*** Information provided ***
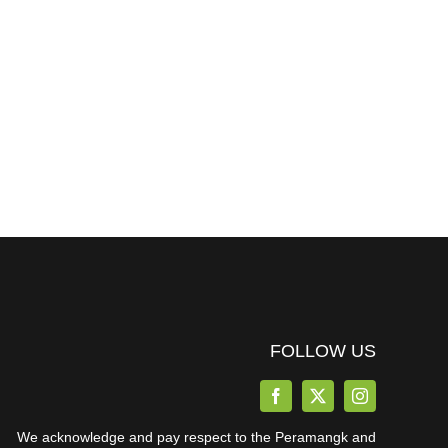
FOLLOW US
We acknowledge and pay respect to the Peramangk and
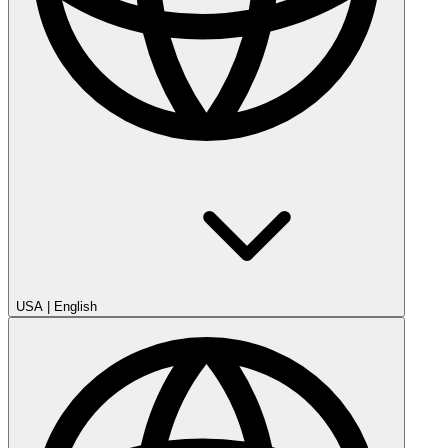
USA
|
English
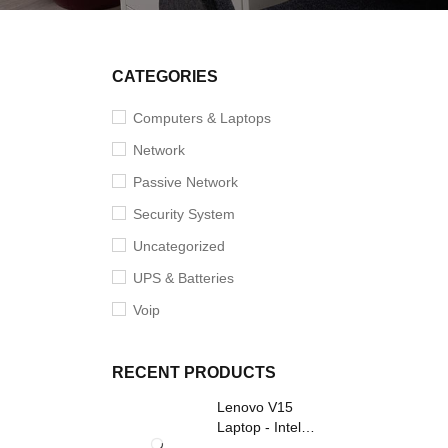
CATEGORIES
Computers & Laptops
Network
Passive Network
Security System
Uncategorized
UPS & Batteries
Voip
RECENT PRODUCTS
Lenovo V15
Laptop - Intel
Core i3- Grey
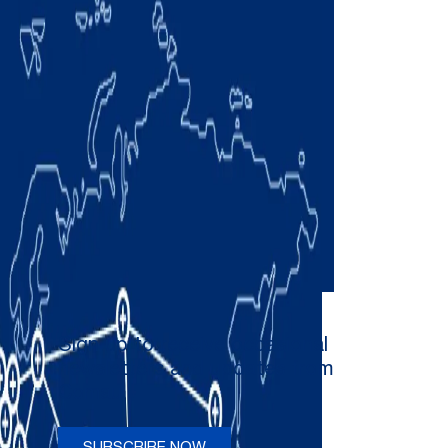
Sign up to receive occasional
newsletters and updates from
Comau
SUBSCRIBE NOW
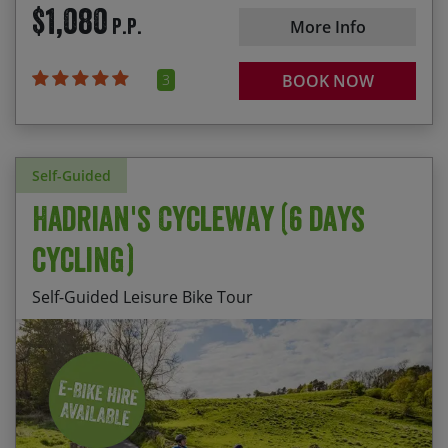
$1,080
P.P.
More Info
Alternatively for a great value holiday choose one
of our scheduled weekend departures below.
3
BOOK NOW
Self-Guided
Hadrian's Cycleway (6 days
cycling)
Self-Guided Leisure Bike Tour
Daily departures available from April to mid
The well preserved forts of Birdoswald and
October.
Vindolanda
Choose your own dates from:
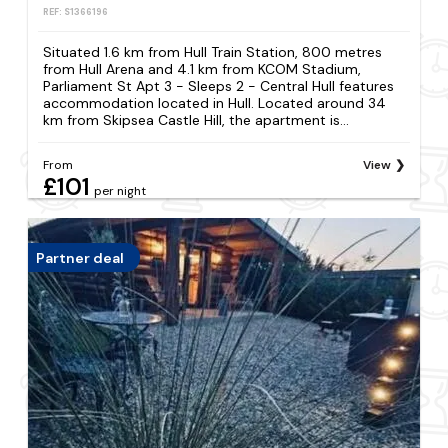
REF: S1366196
Situated 1.6 km from Hull Train Station, 800 metres
from Hull Arena and 4.1 km from KCOM Stadium,
Parliament St Apt 3 - Sleeps 2 - Central Hull features
accommodation located in Hull. Located around 34
km from Skipsea Castle Hill, the apartment is...
From
View
£101
per night
Partner deal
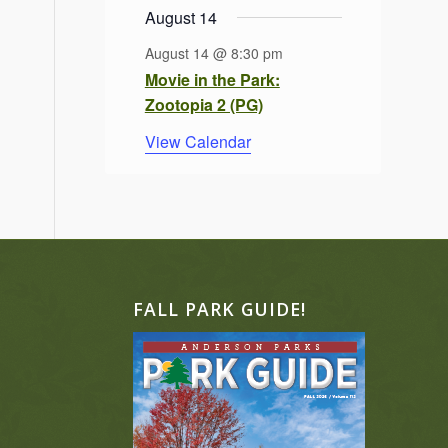
August 14
August 14 @ 8:30 pm
Movie in the Park:
Zootopia 2 (PG)
View Calendar
FALL PARK GUIDE!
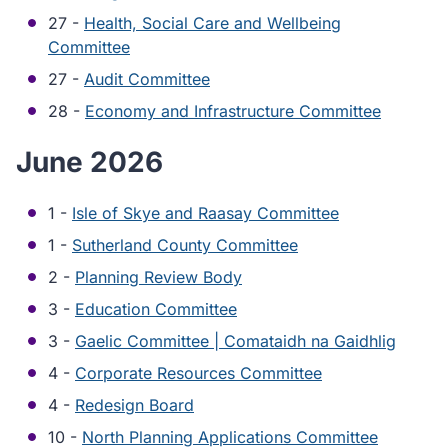
27 -
Health, Social Care and Wellbeing
Committee
27 -
Audit Committee
28 -
Economy and Infrastructure Committee
June 2026
1 -
Isle of Skye and Raasay Committee
1 -
Sutherland County Committee
2 -
Planning Review Body
3 -
Education Committee
3 -
Gaelic Committee | Comataidh na Gaidhlig
4 -
Corporate Resources Committee
4 -
Redesign Board
10 -
North Planning Applications Committee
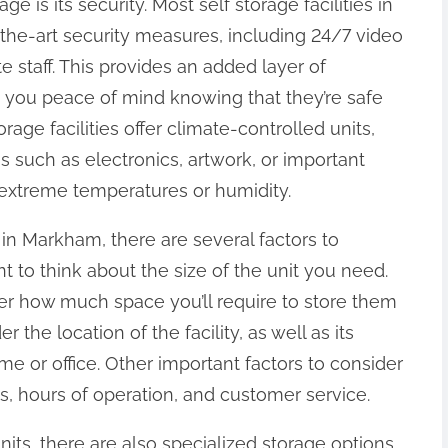
ge is its security. Most self storage facilities in
he-art security measures, including 24/7 video
e staff. This provides an added layer of
g you peace of mind knowing that they’re safe
rage facilities offer climate-controlled units,
s such as electronics, artwork, or important
xtreme temperatures or humidity.
 in Markham, there are several factors to
nt to think about the size of the unit you need.
r how much space you’ll require to store them
r the location of the facility, as well as its
me or office. Other important factors to consider
es, hours of operation, and customer service.
 units, there are also specialized storage options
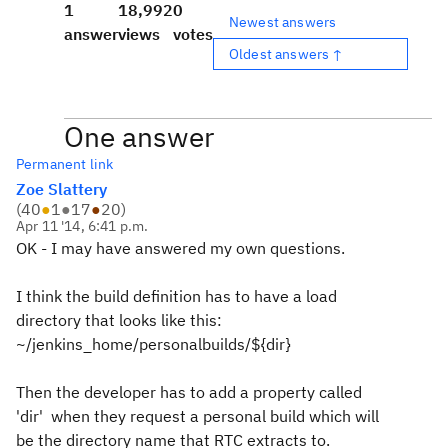
1
18,992
0
Newest answers
answer
views
votes
Oldest answers ↑
One answer
Permanent link
Zoe Slattery
(
40
●
1
●
17
●
20
)
Apr 11 '14, 6:41 p.m.
OK - I may have answered my own questions.
I think the build definition has to have a load
directory that looks like this:
~/jenkins_home/personalbuilds/${dir}
Then the developer has to add a property called
'dir' when they request a personal build which will
be the directory name that RTC extracts to.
***
● Task directions:
Please write out the extracted text of all the entries above word for word, line by line, and leave the pictures out.

● Solved problem:
FOLLOW US
We acknowledge and pay respect to the Peramangk and
USA
|
English
CATEGORIES
Computers & Laptops
Network
Passive Network
Security System
Uncategorized
UPS & Batteries
Voip
RECENT PRODUCTS
Lenovo V15
Laptop - Intel
Core i3- Grey
Sign up to receive occasional
newsletters and updates from
Comau
SUBSCRIBE NOW
$1,080
P.P.
More Info
Alternatively for a great value holiday choose one
of our scheduled weekend departures below.
3
BOOK NOW
Self-Guided
Hadrian's Cycleway (6 days
cycling)
Self-Guided Leisure Bike Tour
Daily departures available from April to mid
The well preserved forts of Birdoswald and
October.
Vindolanda
Choose your own dates from:
REF: S1366196
Situated 1.6 km from Hull Train Station, 800 metres
from Hull Arena and 4.1 km from KCOM Stadium,
Parliament St Apt 3 - Sleeps 2 - Central Hull features
accommodation located in Hull. Located around 34
km from Skipsea Castle Hill, the apartment is...
From
View
£101
per night
Partner deal
August 14
August 14 @ 8:30 pm
Movie in the Park:
Zootopia 2 (PG)
View Calendar
FALL PARK GUIDE!
27 -
Health, Social Care and Wellbeing
Committee
27 -
Audit Committee
28 -
Economy and Infrastructure Committee
June 2026
1 -
Isle of Skye and Raasay Committee
1 -
Sutherland County Committee
2 -
Planning Review Body
3 -
Education Committee
3 -
Gaelic Committee | Comataidh na Gaidhlig
4 -
Corporate Resources Committee
4 -
Redesign Board
10 -
North Planning Applications Committee
ge is its security. Most self storage facilities in
he-art security measures, including 24/7 video
e staff. This provides an added layer of
g you peace of mind knowing that they’re safe
rage facilities offer climate-controlled units,
s such as electronics, artwork, or important
xtreme temperatures or humidity.
 in Markham, there are several factors to
nt to think about the size of the unit you need.
r how much space you’ll require to store them
r the location of the facility, as well as its
me or office. Other important factors to consider
es, hours of operation, and customer service.
 units, there are also specialized storage options
1
18,992
0
Newest answers
answer
views
votes
Oldest answers ↑
One answer
Permanent link
Zoe Slattery
(
40
●
1
●
17
●
20
)
Apr 11 '14, 6:41 p.m.
OK - I may have answered my own questions.
I think the build definition has to have a load
directory that looks like this:
~/jenkins_home/personalbuilds/${dir}
Then the developer has to add a property called
'dir' when they request a personal build which will
be the directory name that RTC extracts to.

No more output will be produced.